** Work order **
The entries that follow should be reproduced exactly, with no images carried over.

(Data extracted from a collection)
○ ○ ○ ○

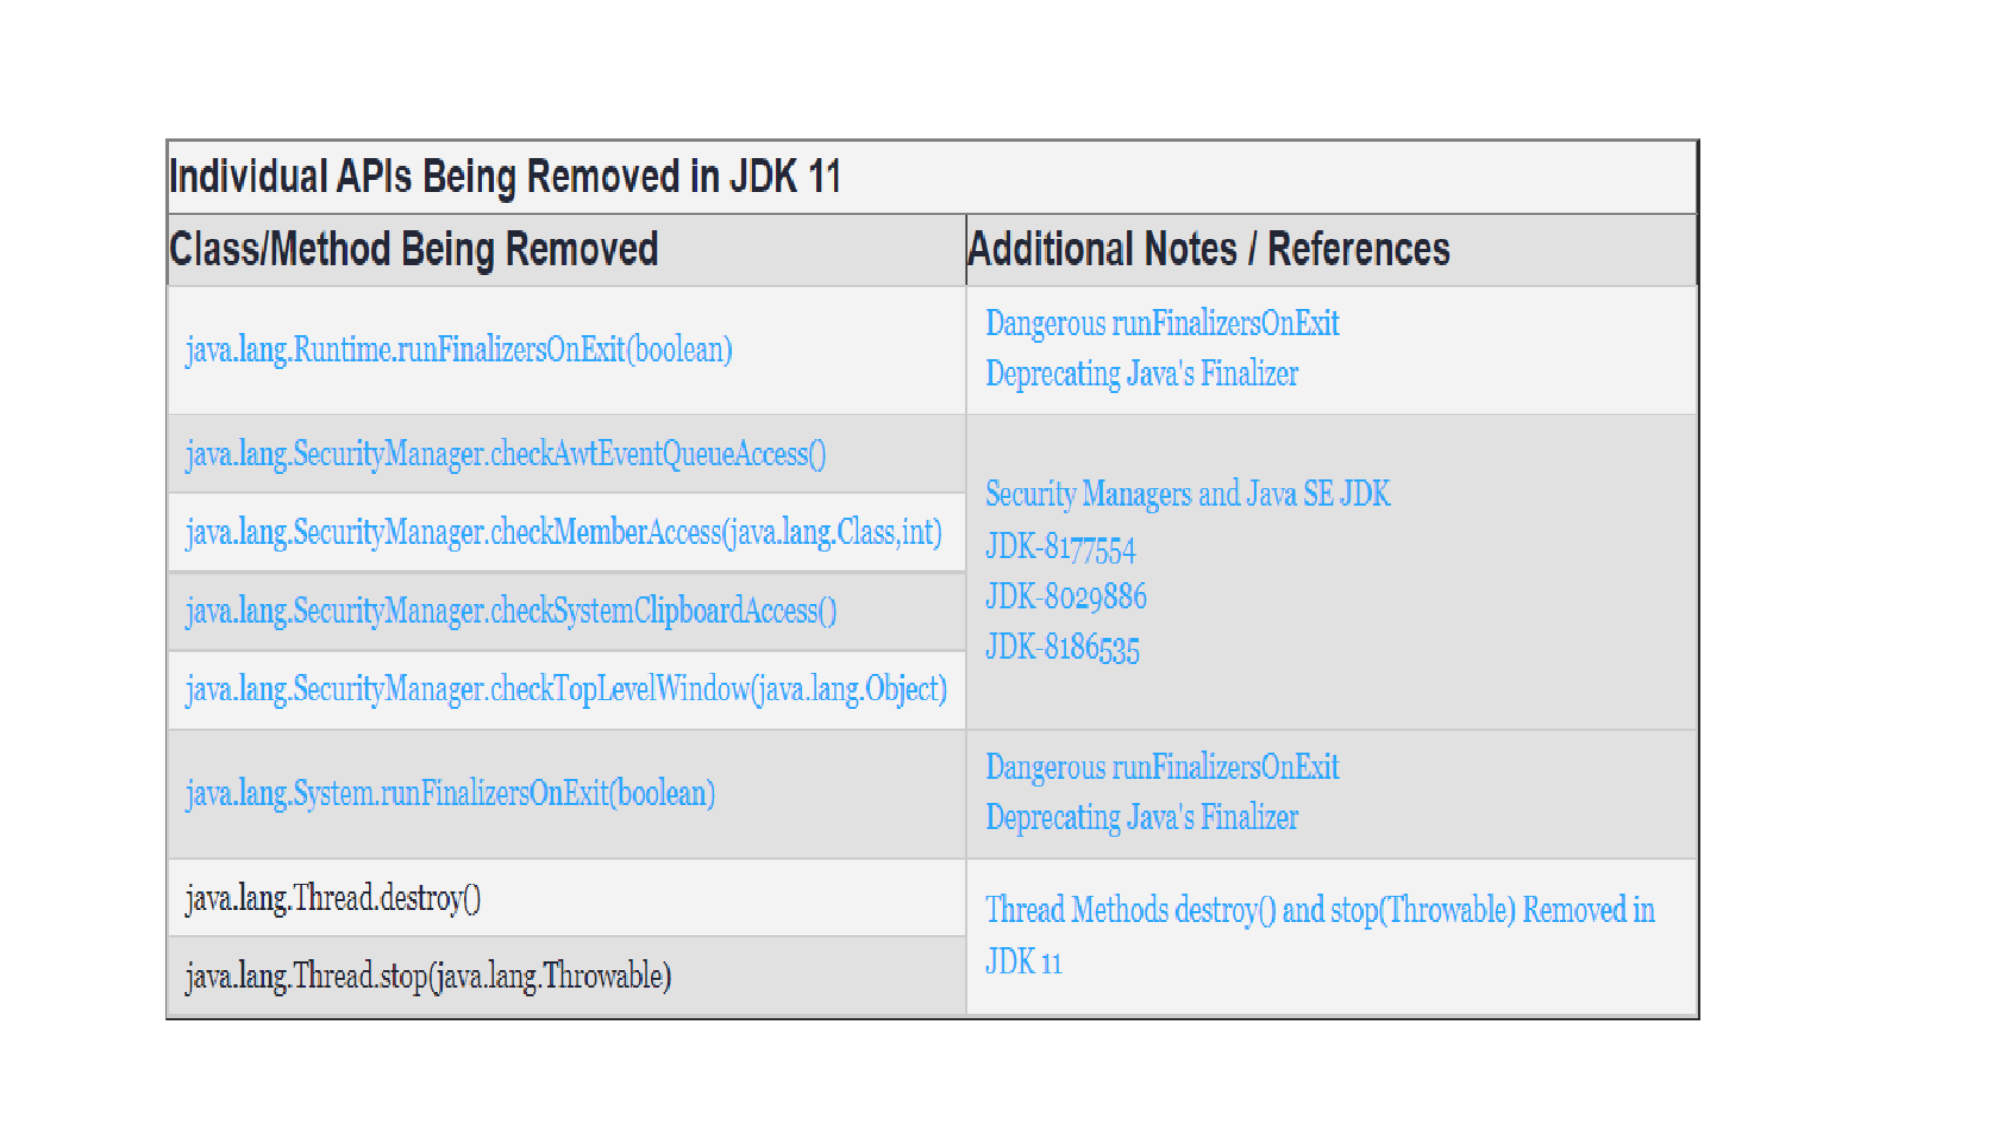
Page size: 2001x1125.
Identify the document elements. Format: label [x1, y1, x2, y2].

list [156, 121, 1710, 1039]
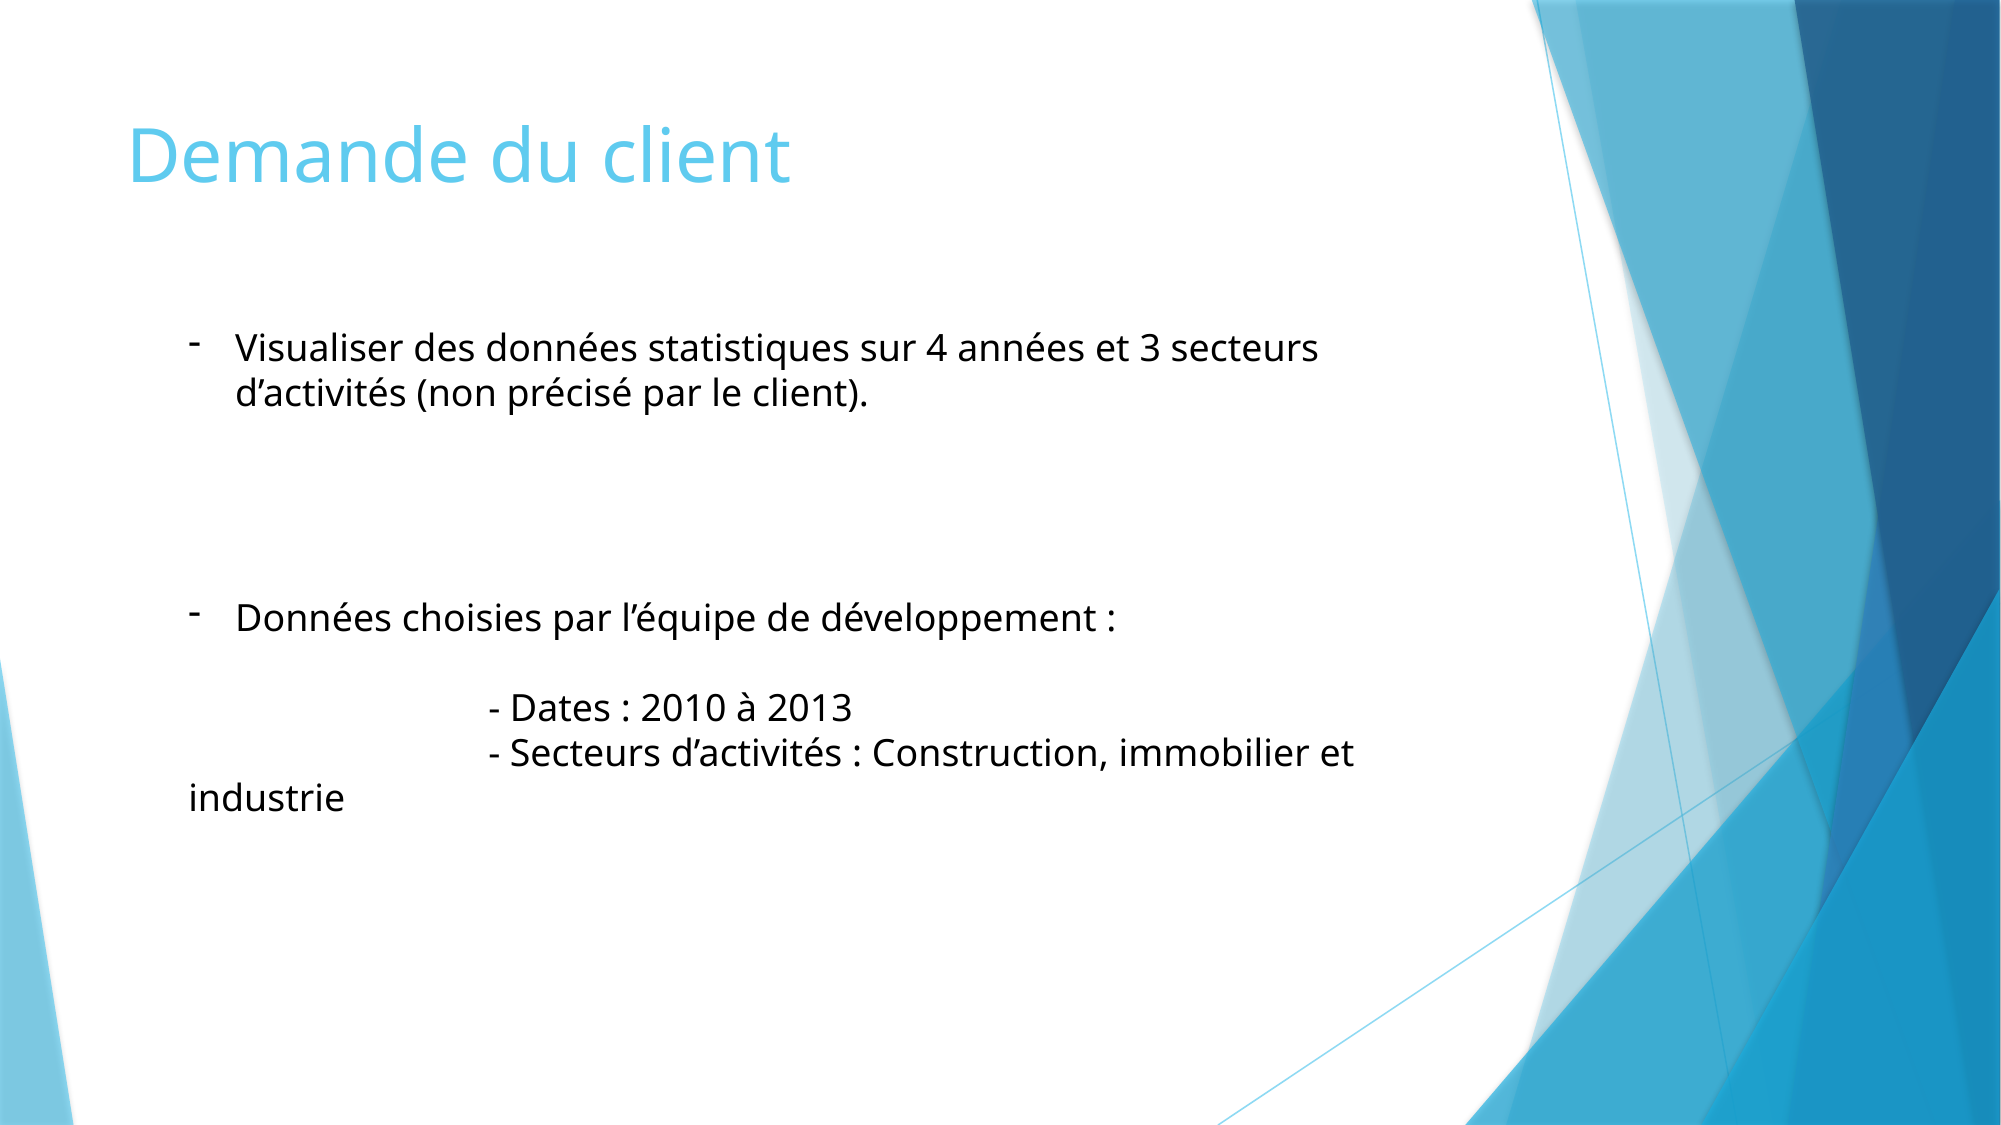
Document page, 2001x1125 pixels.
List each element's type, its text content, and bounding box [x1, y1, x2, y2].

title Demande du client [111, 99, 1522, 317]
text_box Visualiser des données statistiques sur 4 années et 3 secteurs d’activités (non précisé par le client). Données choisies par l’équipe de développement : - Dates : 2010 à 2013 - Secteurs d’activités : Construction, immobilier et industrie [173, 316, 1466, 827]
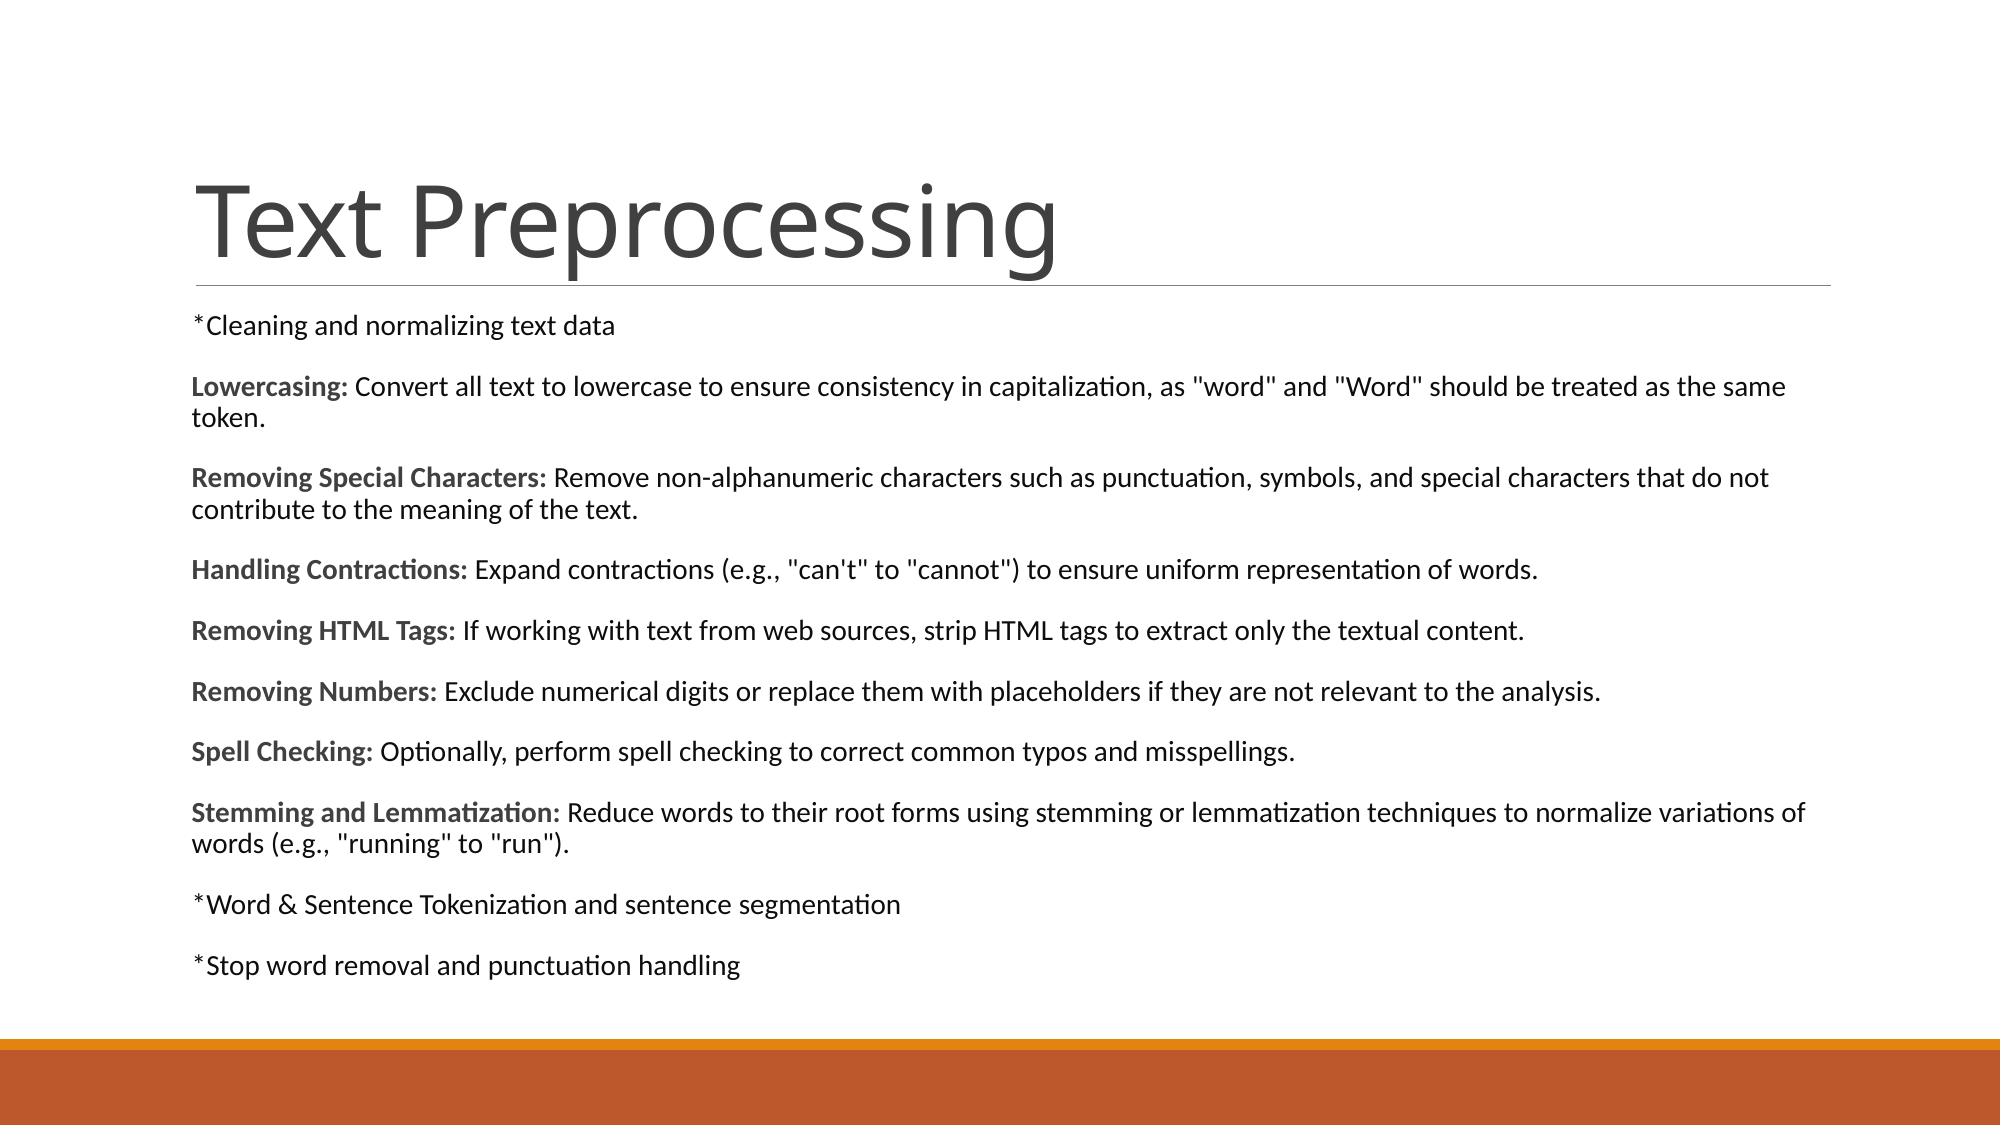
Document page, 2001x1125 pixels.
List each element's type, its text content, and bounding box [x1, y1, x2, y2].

○ ○ ○ ○

** Answer for the task **
Page size: 2001x1125.
Identify the document elements. Format: label [x1, y1, x2, y2].

list [156, 121, 1710, 1039]
Document page, 2001x1125 pixels.
List each element's type, its text content, and bounding box [x1, y1, x2, y2].

title Demande du client [111, 99, 1522, 317]
text_box Visualiser des données statistiques sur 4 années et 3 secteurs d’activités (non précisé par le client). Données choisies par l’équipe de développement : - Dates : 2010 à 2013 - Secteurs d’activités : Construction, immobilier et industrie [173, 316, 1466, 827]
Document page, 2001x1125 pixels.
List each element's type, its text content, and bounding box [x1, y1, x2, y2].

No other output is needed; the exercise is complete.